Topics will include:
Culture Wars in 20th Century America
Boyd, T.
AMER 115F, MWF 2:10-3:00
The idea that there is an ongoing "culture war" in 21st century American politics is firmly established in media coverage of contemporary political debate. Broadly speaking, the term "culture war" has come to mean a politically polarized discussion over a moral or cultural issue in which observers divide into at least two groups, each accusing the other of seeking to impose "un-American" values on the nation. In 2008, such "culture war" issues would include gay marriage, abortion, gun control, stem cell research and a host of other concerns. In such discussions, questions of economic self-interest, often assumed to be the driving force behind an individual person's political behavior, play either a minor or insignificant role in the debate. As a result, there is also a continuing discussion within American society as to whether these "culture wars" are an important and substantial part of political discourse, or a distraction from what people's "real concerns" ought to be.
This course will consider three major instances from the 20th Century where the politics and rhetoric of "culture war" were particularly evident. By considering how these instances came about, how they were seen by the participants on both sides and how they have been remembered in popular culture, it will be possible to better understand the roots and nature of today's politically charged cultural debates. The three instances in question are the Scopes Trial of 1925, the Kinsey Reports of the 1940s and 1950s and the debate over Gun Control in the 1990s. To understand these three case studies, this course will look at not just historical accounts of each, but also the ways they were viewed by observers at the time as well as how the issues raised in each were subsequently portrayed in film, music and popular culture since then. There will be one paper due on each of the three topics, as well as work with primary sources related to them in the Vanderbilt Library.
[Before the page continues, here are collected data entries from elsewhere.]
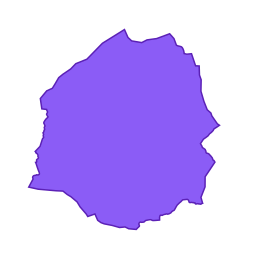 outline of Erdenecogt, Bayanhongor, Mongolia, rotated 279°
{"feature_id": "93677404B84319182599857", "entity_name": "Erdenecogt", "entity_type": "district", "adm_level": 2, "iso_a3": "MNG", "parent_name": "Mongolia", "parent_adm1": "Bayanhongor", "projection": "orthographic", "projection_center": [100.913, 46.548], "detail": "fine", "context": "isolated", "style": "filled", "palette": "violet", "viewbox_px": 256, "rotation_deg": 279, "n_neighbors": 0, "source": "geoboundaries", "source_scale": "gbopen_adm2", "svg_char_len": 3539}
<svg xmlns="http://www.w3.org/2000/svg" viewBox="0 0 256 256"><g transform="rotate(279 128 128)"><path d="M183.4,66.4L177.1,62.0L177.1,61.9L170.9,55.3L166.9,51.7L159.7,48.9L155.4,47.1L152.0,41.9L143.4,36.8L133.4,39.9L133.6,44.7L132.7,45.1L132.1,45.5L131.7,45.8L131.3,46.0L130.7,46.0L130.5,45.9L130.1,45.8L129.0,45.4L128.9,45.4L128.1,45.9L127.8,46.1L127.4,46.4L126.6,47.2L126.3,47.2L126.2,47.2L125.6,46.8L125.4,46.6L124.9,46.3L123.9,45.5L123.1,45.1L122.5,44.8L120.8,44.1L119.9,44.0L119.6,44.1L119.3,44.3L119.2,44.4L118.8,44.7L118.0,45.1L117.5,45.5L117.1,45.6L116.8,45.6L116.4,45.6L115.9,45.3L115.5,45.2L115.0,45.3L114.3,45.7L113.9,45.8L113.6,45.7L113.3,45.9L112.8,45.7L112.2,45.4L111.5,45.5L111.0,45.3L110.7,45.3L110.3,45.0L110.0,44.8L109.6,45.0L109.0,45.3L108.7,45.6L108.2,45.6L107.7,45.5L107.3,45.4L107.0,45.5L106.4,45.7L106.0,46.0L105.5,46.1L105.3,46.1L104.7,45.6L103.8,45.2L96.1,44.0L90.3,40.0L89.6,40.9L89.3,40.8L89.0,41.0L88.6,41.7L88.3,42.4L87.9,42.8L87.4,43.1L87.0,43.3L86.6,43.4L86.2,43.5L85.7,43.5L85.3,43.8L84.9,44.1L84.4,44.2L83.9,44.0L83.6,43.9L83.3,43.5L82.7,43.0L82.3,42.7L82.0,42.7L81.2,42.9L80.3,43.1L79.9,42.9L79.7,42.4L79.6,42.1L79.3,42.3L78.3,42.9L76.7,43.7L75.3,44.4L71.8,46.3L70.2,47.3L69.2,47.6L68.8,47.7L68.4,47.6L68.0,47.2L67.7,46.8L67.5,46.2L67.5,45.6L67.5,45.1L67.4,44.8L67.2,44.6L66.9,44.4L66.8,44.1L66.7,43.7L66.5,43.0L66.2,42.4L65.8,42.0L65.3,41.7L64.9,41.6L64.4,41.5L62.7,42.2L54.1,39.2L53.5,48.8L54.7,66.1L55.5,73.6L52.8,78.4L51.2,82.4L47.0,89.3L42.5,93.1L36.5,100.2L34.3,102.1L37.9,108.8L32.1,112.5L30.3,116.1L29.6,119.5L29.3,127.6L28.4,135.2L29.8,140.6L28.6,144.5L29.1,152.0L31.0,153.3L32.4,154.4L33.0,154.6L33.8,154.4L34.5,153.8L35.3,153.7L35.9,153.9L36.6,154.3L37.0,154.9L37.0,156.3L37.5,158.1L37.9,158.8L38.7,159.3L39.4,159.9L39.9,161.2L40.7,163.4L41.0,164.6L40.9,165.5L40.6,166.2L40.5,167.1L40.9,169.1L42.0,173.6L43.0,173.5L44.2,173.2L45.4,173.2L46.3,173.3L46.9,173.6L47.1,174.5L47.0,175.2L47.2,175.7L47.8,176.4L48.1,176.9L48.7,178.4L49.2,179.6L49.1,180.7L49.7,182.0L50.8,183.5L52.4,184.5L53.2,185.3L53.5,185.9L53.8,186.3L54.5,186.7L55.8,187.2L57.5,187.8L59.5,188.6L62.2,190.6L63.4,191.7L65.6,193.2L66.8,197.6L66.6,198.4L65.9,199.2L65.1,199.6L64.4,199.9L64.1,200.4L64.0,200.9L64.5,202.5L64.4,203.5L64.6,204.1L64.3,205.0L64.6,205.7L63.8,206.3L63.5,206.9L64.1,208.5L64.2,209.2L64.0,210.0L64.2,210.8L64.1,211.6L64.3,212.1L64.6,212.4L65.1,212.8L65.3,213.5L70.9,210.9L81.9,213.3L91.9,211.8L107.9,219.2L108.7,218.5L109.1,218.2L109.4,217.9L109.6,217.3L109.8,216.9L110.1,216.7L111.2,216.2L111.8,215.8L112.7,214.8L113.3,214.2L113.8,213.5L114.1,213.1L114.6,212.6L115.1,211.8L115.3,211.1L115.5,210.7L115.4,209.9L115.6,209.3L115.9,209.0L116.6,208.7L117.2,208.6L117.8,208.2L118.8,207.6L119.2,207.0L119.4,206.5L119.7,206.0L120.1,205.1L120.3,204.7L120.7,204.3L121.6,203.9L123.9,202.0L128.8,204.3L130.9,206.5L131.6,207.1L132.2,207.8L132.7,208.2L133.6,208.7L134.5,209.2L135.1,209.5L136.0,210.4L136.9,211.2L137.8,211.8L138.8,212.5L139.8,212.8L140.3,213.0L140.7,213.2L141.0,213.6L141.3,214.0L141.8,214.3L142.0,214.6L142.2,215.0L145.0,217.9L146.1,215.6L153.1,208.9L155.8,207.5L158.4,203.4L166.2,198.8L175.7,194.3L187.1,192.7L191.5,190.3L200.4,188.6L200.0,185.0L211.3,179.1L210.1,174.5L210.3,171.8L210.9,171.7L211.5,171.5L212.2,171.2L213.3,170.8L214.1,170.3L214.8,169.9L216.0,168.9L216.6,167.9L216.8,166.4L216.9,164.7L217.3,162.9L223.5,159.4L227.6,154.4L220.8,142.3L218.0,133.0L214.5,128.2L214.6,118.0L217.4,113.8L224.7,109.1L207.7,89.5L189.5,76.6L183.4,66.4Z" fill="#8b5cf6" stroke="#5b21b6" stroke-width="1.5"/></g></svg>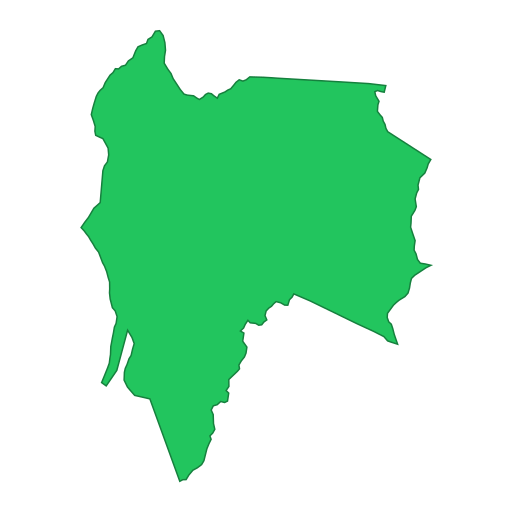 outline of Campo Mourão, Paraná, Brazil
{"feature_id": "56859067B54956241865270", "entity_name": "Campo Mourão", "entity_type": "district", "adm_level": 2, "iso_a3": "BRA", "parent_name": "Brazil", "parent_adm1": "Paraná", "projection": "equal_earth", "projection_center": [-52.393, -24.126], "detail": "fine", "context": "isolated", "style": "filled", "palette": "green", "viewbox_px": 512, "rotation_deg": 0, "n_neighbors": 0, "source": "geoboundaries", "source_scale": "gbopen_adm2", "svg_char_len": 2999}
<svg xmlns="http://www.w3.org/2000/svg" viewBox="0 0 512 512"><path d="M81.1,227.6L84.2,230.9L86.4,233.9L88.6,236.6L90.6,240.1L93.1,244.0L95.4,248.1L98.6,252.1L100.0,255.8L102.6,262.7L104.5,266.1L106.7,271.7L108.2,277.5L109.6,282.0L109.7,289.0L109.5,292.9L110.2,299.1L112.4,307.7L115.2,310.9L117.1,316.6L116.1,323.4L114.4,327.1L113.4,333.1L112.4,337.9L111.7,341.8L110.8,346.5L110.5,354.6L109.9,358.4L109.3,363.2L107.6,367.9L104.5,375.6L101.6,382.6L106.2,385.9L116.8,370.4L127.6,330.2L132.0,337.5L134.2,343.6L132.6,349.0L131.1,355.5L129.0,358.8L127.1,364.4L125.3,368.3L124.4,372.3L124.1,380.1L127.4,386.9L129.8,389.8L134.7,395.4L145.3,397.8L149.9,398.9L179.8,481.3L182.8,479.7L186.1,479.6L188.8,475.1L192.9,470.2L197.2,467.9L201.6,464.6L203.9,460.7L205.3,455.1L206.9,448.7L209.0,443.6L211.1,439.3L209.9,435.9L212.7,433.1L214.8,429.3L213.5,423.6L213.2,414.6L211.2,410.0L213.3,405.8L217.2,404.7L220.7,401.5L224.6,402.5L227.5,401.1L228.7,393.1L226.1,390.6L228.9,386.4L228.8,379.5L231.3,377.1L237.4,371.3L239.5,368.8L238.9,365.0L241.3,360.9L244.4,357.0L246.0,353.1L246.9,347.1L242.7,341.2L243.9,333.1L240.4,331.0L243.6,328.0L245.2,324.4L247.9,320.3L250.2,322.8L255.7,323.4L258.7,325.2L261.7,324.8L263.9,322.0L266.8,319.9L265.0,315.6L266.1,311.0L268.9,308.0L271.5,306.3L273.6,303.8L276.1,301.6L280.7,302.8L284.7,305.1L287.8,305.2L289.5,299.7L292.1,297.1L293.8,293.9L310.1,300.9L357.2,323.8L373.7,331.4L383.9,336.6L387.6,340.9L390.7,342.0L397.6,344.2L394.2,334.3L392.7,328.4L391.3,324.2L388.7,321.8L387.2,317.5L387.5,313.3L393.5,305.1L396.4,302.4L399.2,300.1L404.9,296.6L408.0,293.1L409.5,288.1L410.3,283.0L411.5,278.4L414.8,275.2L426.1,267.7L430.9,265.3L425.4,264.0L420.3,263.2L417.5,259.5L416.0,253.8L414.1,250.2L414.3,246.1L415.1,240.6L412.6,233.3L410.6,227.2L411.0,223.2L411.3,216.2L414.9,210.4L416.3,206.7L415.1,198.9L416.7,192.9L418.5,189.4L418.0,185.1L419.9,177.8L424.8,173.1L427.1,167.8L428.2,164.0L430.8,159.5L387.7,131.7L385.9,128.3L385.0,124.4L383.2,121.1L382.3,117.4L379.9,114.7L377.4,111.4L377.9,104.8L379.0,101.3L375.7,95.8L374.8,91.7L377.5,90.5L381.0,91.6L384.2,92.2L385.8,85.6L368.8,83.6L340.9,81.9L277.5,78.2L272.1,77.8L263.6,77.3L249.8,76.9L246.2,79.8L242.9,81.1L239.2,79.8L236.0,82.3L233.8,85.1L230.7,88.8L227.9,90.0L224.9,92.0L219.2,94.3L217.3,98.2L213.9,95.8L211.4,93.7L208.2,93.1L205.5,94.5L203.3,97.0L199.3,99.5L196.7,98.0L193.6,95.8L187.2,95.1L184.0,94.1L180.3,89.6L177.3,85.0L173.1,78.6L171.0,73.5L167.9,69.3L164.2,63.2L164.5,56.5L165.5,50.3L164.9,42.7L163.1,35.5L159.6,30.7L155.4,31.2L152.0,36.9L148.0,39.4L146.5,43.5L142.1,45.0L138.0,46.8L135.7,50.8L132.9,57.8L128.4,60.9L125.5,65.2L121.5,66.3L118.6,68.9L115.4,68.7L113.0,72.6L110.1,75.1L105.3,82.5L103.1,87.7L100.1,90.4L98.1,92.9L96.3,96.4L94.2,103.2L92.7,108.5L91.3,114.6L93.5,120.8L95.2,126.5L94.9,131.2L95.7,135.3L100.1,137.4L102.9,138.6L108.1,148.1L108.7,154.9L107.4,162.0L104.5,165.8L102.9,170.7L100.2,202.6L97.0,205.5L93.9,208.2L88.5,217.4L84.8,222.2L81.1,227.6Z" fill="#22c55e" stroke="#15803d" stroke-width="1.5"/></svg>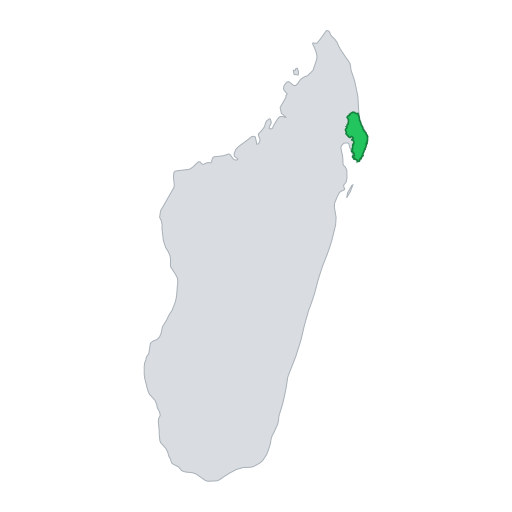 Antalaha, Sava, Madagascar (highlighted)
{"feature_id": "10022922B15279482214677", "entity_name": "Antalaha", "entity_type": "district", "adm_level": 2, "iso_a3": "MDG", "parent_name": "Madagascar", "parent_adm1": "Sava", "projection": "orthographic", "projection_center": [50.057, -15.259], "detail": "fine", "context": "in_parent", "style": "filled", "palette": "green", "viewbox_px": 512, "rotation_deg": 0, "n_neighbors": 0, "source": "geoboundaries", "source_scale": "gbopen_adm2", "svg_char_len": 8328}
<svg xmlns="http://www.w3.org/2000/svg" viewBox="0 0 512 512"><path d="M337.1,42.5L338.6,45.9L340.4,49.3L345.8,57.4L348.2,60.5L350.1,63.8L351.1,70.4L354.6,80.7L357.8,96.1L358.8,112.0L359.8,119.3L362.3,126.1L366.4,133.2L367.8,141.1L365.2,149.3L361.6,156.9L360.6,158.4L358.9,160.3L358.1,160.2L355.2,158.3L352.9,155.0L349.8,147.4L348.7,143.5L347.5,142.9L343.9,143.2L341.4,145.7L340.9,147.2L341.5,151.5L342.5,155.3L342.9,159.3L343.0,164.2L343.9,165.7L345.3,167.0L346.8,170.2L347.0,177.9L346.2,181.8L343.7,185.1L343.8,187.0L344.8,188.9L343.9,190.0L340.6,191.5L339.3,192.8L337.5,196.2L334.6,203.1L334.3,206.7L336.1,217.4L335.6,225.1L332.0,239.7L329.9,246.7L327.0,254.9L322.6,265.9L318.2,279.6L314.5,293.7L311.7,302.2L308.6,310.5L304.4,325.3L300.9,340.2L295.7,356.7L288.5,375.0L287.7,377.4L286.3,386.8L284.7,394.9L282.9,402.9L278.9,416.2L278.5,420.3L277.7,424.2L273.9,432.5L272.2,435.6L271.1,438.9L270.5,443.0L269.4,447.1L266.7,454.4L262.5,460.8L259.6,463.2L253.4,466.6L250.2,467.3L243.1,467.5L236.3,469.5L229.2,473.3L222.5,477.6L219.9,479.6L217.0,480.8L207.9,481.3L205.2,480.4L195.8,473.8L192.3,472.7L185.6,472.0L183.5,471.4L181.6,470.6L178.8,467.1L173.3,464.2L172.0,463.3L171.1,461.2L170.4,458.9L168.9,456.4L167.6,451.7L165.7,448.3L160.5,442.5L159.9,440.7L159.2,434.3L159.2,430.1L158.3,422.2L158.7,418.5L160.3,415.2L159.4,411.6L157.4,407.9L156.5,404.0L155.0,400.4L149.4,394.2L148.1,391.1L147.1,387.8L144.6,377.7L144.2,374.1L144.2,366.6L144.7,362.7L145.9,359.9L146.1,357.9L146.9,356.2L148.1,354.7L148.9,353.0L150.4,343.3L152.9,341.1L156.5,339.8L159.4,337.2L161.0,333.7L162.5,326.7L166.9,319.6L168.5,315.9L172.1,310.2L175.2,302.3L176.1,298.6L176.7,294.9L177.3,286.6L177.8,282.5L177.5,278.4L175.5,274.3L170.6,266.8L170.4,265.4L170.6,259.7L170.0,255.6L168.2,251.6L165.8,247.8L163.4,240.7L162.0,228.9L162.1,224.6L161.3,220.8L159.6,217.2L160.6,210.8L173.9,187.5L174.3,184.7L173.5,177.7L173.7,173.6L174.2,172.1L175.2,171.2L177.6,170.7L189.0,169.4L190.5,168.7L193.3,166.7L197.1,162.8L198.9,161.7L200.4,162.1L201.5,163.7L202.8,164.5L207.3,162.7L209.1,162.6L210.9,162.9L211.7,161.3L212.2,159.2L212.8,157.7L214.1,156.8L220.0,156.2L223.8,155.6L228.7,154.0L229.8,154.3L233.8,159.5L235.0,159.9L236.6,160.1L237.9,159.1L234.6,156.4L234.1,154.9L234.3,153.1L235.9,149.3L238.8,146.3L245.1,141.8L251.7,136.6L253.6,136.3L255.3,137.0L256.6,143.0L256.5,144.0L257.6,144.1L258.8,143.4L259.9,140.9L259.9,138.9L259.0,137.0L258.5,135.4L258.4,133.9L261.8,130.3L264.4,126.9L265.6,122.8L266.6,120.9L269.4,118.8L270.3,119.1L270.9,120.8L271.3,122.6L270.6,124.4L269.6,126.2L269.2,128.6L270.8,129.0L272.3,128.4L274.4,124.1L276.9,120.1L278.4,117.9L280.2,116.5L283.3,116.7L286.4,117.6L281.4,113.4L280.1,107.5L285.9,97.4L285.9,95.3L286.8,94.6L287.2,93.8L284.1,90.4L283.5,88.7L283.9,86.1L285.3,83.9L286.6,82.2L288.5,81.6L290.0,82.5L293.3,85.3L295.5,85.7L298.2,82.9L300.4,79.6L303.6,77.2L307.4,75.8L313.0,70.4L316.7,59.3L317.0,56.1L316.1,52.2L314.8,48.5L312.6,43.8L313.1,42.8L316.3,43.4L317.3,42.8L320.7,38.6L326.3,30.7L328.1,30.7L329.7,32.2L330.3,34.3L331.4,35.9L335.2,39.7L337.1,42.5ZM298.3,73.8L298.3,75.0L294.1,74.5L293.3,70.3L295.4,70.2L295.9,68.5L297.2,68.2L298.6,71.9L298.3,73.8ZM350.2,191.8L346.6,197.9L347.6,192.8L351.8,185.4L352.9,184.9L350.2,191.8Z" fill="#d9dde1" stroke="#a8b0b8" stroke-width="1"/><path d="M352.6,156.0L352.8,156.3L352.8,156.5L352.9,157.0L352.8,157.3L352.7,157.3L353.0,157.8L353.4,157.8L353.5,157.9L353.6,158.2L353.9,158.3L353.9,158.5L354.0,158.4L354.0,158.5L354.2,158.4L354.3,158.5L354.4,158.9L354.7,158.8L354.7,159.1L354.8,159.1L355.0,159.3L355.2,159.2L355.3,159.4L355.6,159.4L355.8,159.6L356.0,159.6L356.4,159.6L356.6,159.6L356.8,159.7L356.9,159.9L356.9,160.3L356.9,160.6L357.1,160.7L357.1,160.8L357.3,161.1L357.3,161.6L357.5,161.4L357.9,161.2L358.3,161.3L358.3,161.2L358.5,161.2L358.6,161.3L358.8,161.2L359.0,161.3L359.3,161.3L359.6,160.9L359.6,160.7L359.7,160.4L359.3,160.1L359.4,159.9L359.8,159.7L360.0,159.3L360.3,159.1L360.2,159.0L360.0,158.9L360.1,158.7L360.4,158.4L360.7,158.0L360.9,157.8L361.1,157.8L361.3,158.0L361.3,157.8L361.5,157.6L362.0,156.8L361.8,156.9L361.7,156.8L361.7,156.6L361.8,156.3L362.2,155.9L362.4,155.9L362.9,155.8L363.1,155.5L363.1,155.4L363.0,155.2L362.9,155.2L363.0,155.5L362.9,155.5L362.6,155.4L362.5,155.2L362.6,154.7L362.6,154.3L362.9,154.0L363.2,152.9L363.5,152.5L363.6,152.1L363.8,151.9L363.8,151.5L363.9,151.1L364.0,150.9L364.3,150.3L364.7,149.6L364.8,149.4L365.0,149.3L364.9,149.1L365.1,149.0L365.0,148.7L365.1,148.3L365.2,148.0L365.2,147.9L365.3,147.7L365.6,147.6L365.8,147.1L365.9,146.5L365.9,146.2L366.1,145.8L366.1,145.6L366.3,145.2L366.2,144.9L366.2,144.4L366.3,144.3L366.2,144.2L366.3,144.2L366.5,144.2L366.5,143.8L366.6,143.7L366.9,143.7L367.1,143.4L366.9,143.1L366.7,142.8L366.8,142.7L366.7,142.6L366.8,142.5L367.0,142.3L366.9,142.2L367.1,141.9L367.3,141.6L367.1,141.4L367.0,140.9L367.1,140.7L367.3,140.5L367.5,140.3L367.5,139.8L367.5,139.7L367.7,139.3L367.5,138.7L367.4,137.8L367.5,137.4L367.8,137.1L367.7,137.0L367.6,136.9L367.6,136.7L367.4,136.7L367.1,136.2L367.1,135.9L367.4,135.6L367.3,135.3L367.1,135.0L366.4,134.8L366.3,134.6L366.3,134.3L366.2,134.0L366.2,133.8L366.1,133.2L365.6,132.5L365.0,132.0L365.0,131.9L364.7,131.7L364.5,131.1L364.3,131.0L364.2,131.0L364.0,130.9L364.0,130.6L363.7,130.3L363.7,130.1L363.5,129.7L363.2,129.6L363.0,129.3L362.8,128.0L362.8,127.8L362.6,127.6L362.6,127.1L362.4,126.7L362.2,126.5L361.9,126.4L361.7,126.1L361.8,125.6L361.7,125.4L361.3,124.9L361.0,124.3L360.9,124.1L360.8,123.9L360.6,122.7L360.4,121.7L360.2,121.6L359.9,120.9L359.8,120.7L359.6,120.7L359.4,120.4L359.4,118.6L359.2,118.0L359.2,117.5L359.2,117.1L358.9,116.8L358.9,116.1L358.7,115.8L358.4,115.6L358.4,115.0L358.3,114.6L358.1,114.4L358.1,113.4L357.8,113.4L357.5,113.5L357.4,113.4L357.2,113.4L357.2,113.6L356.6,113.7L355.4,113.4L355.2,113.2L354.9,112.5L354.0,112.2L353.2,112.2L352.9,112.4L352.7,112.3L352.6,112.7L352.4,112.7L352.2,112.5L351.8,112.6L351.7,112.8L351.6,113.0L351.3,113.1L351.0,113.1L350.7,113.6L350.4,113.9L350.2,114.0L349.9,114.0L349.7,114.1L349.9,114.3L349.8,114.6L349.9,114.9L349.7,115.2L349.5,115.3L349.3,115.6L349.1,115.6L348.6,115.4L347.9,116.0L347.6,116.5L347.1,116.9L347.1,117.7L347.2,117.9L347.8,118.3L347.9,118.8L348.0,119.0L348.6,119.7L348.5,120.0L348.4,120.4L348.4,120.7L348.3,120.9L348.5,121.2L348.4,121.5L348.4,122.2L348.3,122.4L348.2,122.5L348.1,122.8L348.2,123.2L348.3,123.4L348.3,123.7L348.1,124.0L347.9,123.9L347.5,124.3L347.3,124.5L347.2,124.7L347.4,125.0L347.2,125.2L347.1,125.3L347.0,125.5L346.9,126.2L346.8,126.6L346.8,126.8L346.6,126.8L346.8,127.0L346.7,127.1L346.9,127.3L346.7,127.6L346.7,128.2L346.4,128.4L346.2,128.5L345.7,129.0L345.4,129.5L345.4,129.9L345.7,130.1L345.6,130.6L345.8,130.9L345.8,131.2L346.2,131.4L346.5,132.2L346.4,132.3L346.3,132.5L346.1,133.0L346.1,133.4L346.0,133.5L345.9,133.6L346.3,134.1L346.5,134.2L346.7,134.3L346.9,135.0L347.1,135.0L347.3,135.1L347.6,135.3L347.8,135.2L347.9,135.3L347.9,135.7L347.9,136.0L348.0,136.0L348.4,136.3L348.6,136.9L348.8,137.0L349.1,137.2L349.7,137.3L349.8,137.4L350.1,137.6L350.8,137.0L350.9,136.6L351.2,136.6L351.5,136.4L351.8,136.4L352.3,136.8L352.4,137.2L352.7,137.3L352.7,137.6L352.9,137.7L353.1,138.0L353.3,138.2L353.1,138.3L353.1,138.5L352.9,138.5L352.6,139.0L352.4,139.2L352.1,139.2L352.0,139.4L351.8,139.5L351.7,139.7L351.7,139.9L352.0,140.0L352.3,140.1L352.6,140.1L352.8,140.2L353.0,140.2L353.2,140.5L353.2,140.8L353.3,140.9L353.5,140.9L353.9,141.3L354.0,142.1L353.8,142.5L353.8,142.9L353.9,143.2L353.8,143.5L353.8,143.9L353.5,144.1L353.0,144.0L352.8,144.3L352.9,144.5L352.9,144.8L352.7,145.1L352.7,145.3L352.6,145.6L352.8,145.7L352.6,146.0L352.8,146.4L352.7,146.8L352.7,147.1L352.7,147.3L352.6,147.5L352.4,147.9L352.4,148.0L352.5,148.2L352.7,148.4L352.7,148.5L352.4,148.7L352.6,148.8L352.6,149.0L352.4,148.9L352.2,148.9L352.1,149.0L352.4,149.4L352.4,149.5L352.3,149.8L352.0,150.0L351.8,150.2L351.7,150.5L351.8,150.7L351.7,150.8L351.8,151.0L351.5,151.3L351.6,151.6L352.0,151.8L352.0,151.7L352.1,151.8L352.3,151.8L352.4,151.7L352.5,151.6L352.8,152.0L353.2,152.1L353.2,152.5L353.3,152.5L353.6,152.8L353.5,153.0L353.4,153.1L353.4,153.3L353.6,153.3L353.7,153.7L353.9,153.6L354.0,153.7L354.1,154.0L354.0,154.3L354.1,154.6L354.2,155.0L354.3,155.0L354.4,155.5L354.2,155.6L353.8,156.1L353.5,155.9L353.4,155.9L353.2,156.0L352.7,155.9L352.6,156.0Z" fill="#22c55e" stroke="#15803d" stroke-width="1.5"/></svg>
Radical Traditions in America, 1776-present
Gerstle, G.
AMER 294, Tuesday 2:35-5:05 p.m.
This course examines the varieties of radical traditions in American history and their significance for American politics and culture. The course begins with the American Revolution and radical figures such as Tom Paine. It explores republicanism as a radical tradition through the first hundred years of America’s existence and then explores the variety of radical ideologies that emerged out of America’s encounter with industrialization—the utopian socialisms of the mid-nineteenth century that focused as much on sexual emancipation as on the collectivization of property; the Marxist inflected ideologies of anarchism, socialism, and communism and their influence (or lack thereof); and such homegrown radicalisms as Edward Bellamy’s Nationalism and the Populism of southern farmers. The course probes as well feminism and black nationalism as radical ideologies and, in the post-World War II period, examines the history of the New Left. The course, finally, takes looks at radicalisms of the right, ranging from groups such as the Southern Agrarians who rejected modern industrial and consumer society to libertarian groups such as Ayn Rand and her followers who advocated radical individualism. Students in the course will read both primary and secondary texts, history and literature, on these topics and will be asked to study these radicalisms both on their own terms and in terms of how they have influenced broader patterns in American politics and culture.